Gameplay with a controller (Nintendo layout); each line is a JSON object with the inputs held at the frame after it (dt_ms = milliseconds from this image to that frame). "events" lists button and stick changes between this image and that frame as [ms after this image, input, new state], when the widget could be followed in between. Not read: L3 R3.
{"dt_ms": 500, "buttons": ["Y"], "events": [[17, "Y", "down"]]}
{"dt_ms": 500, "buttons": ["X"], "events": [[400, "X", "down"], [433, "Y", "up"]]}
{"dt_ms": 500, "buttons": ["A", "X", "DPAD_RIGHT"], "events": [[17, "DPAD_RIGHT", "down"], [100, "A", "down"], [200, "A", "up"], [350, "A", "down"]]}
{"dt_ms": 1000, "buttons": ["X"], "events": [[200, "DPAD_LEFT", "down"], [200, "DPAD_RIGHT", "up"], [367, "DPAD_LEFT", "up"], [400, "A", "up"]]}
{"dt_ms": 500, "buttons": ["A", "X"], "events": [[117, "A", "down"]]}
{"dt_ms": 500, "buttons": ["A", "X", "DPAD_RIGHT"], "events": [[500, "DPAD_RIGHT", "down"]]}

========

▶ **Work to complete**
Select every line of the records holding the string "buttons".

▶ **Response area**
{"dt_ms": 500, "buttons": ["Y"], "events": [[17, "Y", "down"]]}
{"dt_ms": 500, "buttons": ["X"], "events": [[400, "X", "down"], [433, "Y", "up"]]}
{"dt_ms": 500, "buttons": ["A", "X", "DPAD_RIGHT"], "events": [[17, "DPAD_RIGHT", "down"], [100, "A", "down"], [200, "A", "up"], [350, "A", "down"]]}
{"dt_ms": 1000, "buttons": ["X"], "events": [[200, "DPAD_LEFT", "down"], [200, "DPAD_RIGHT", "up"], [367, "DPAD_LEFT", "up"], [400, "A", "up"]]}
{"dt_ms": 500, "buttons": ["A", "X"], "events": [[117, "A", "down"]]}
{"dt_ms": 500, "buttons": ["A", "X", "DPAD_RIGHT"], "events": [[500, "DPAD_RIGHT", "down"]]}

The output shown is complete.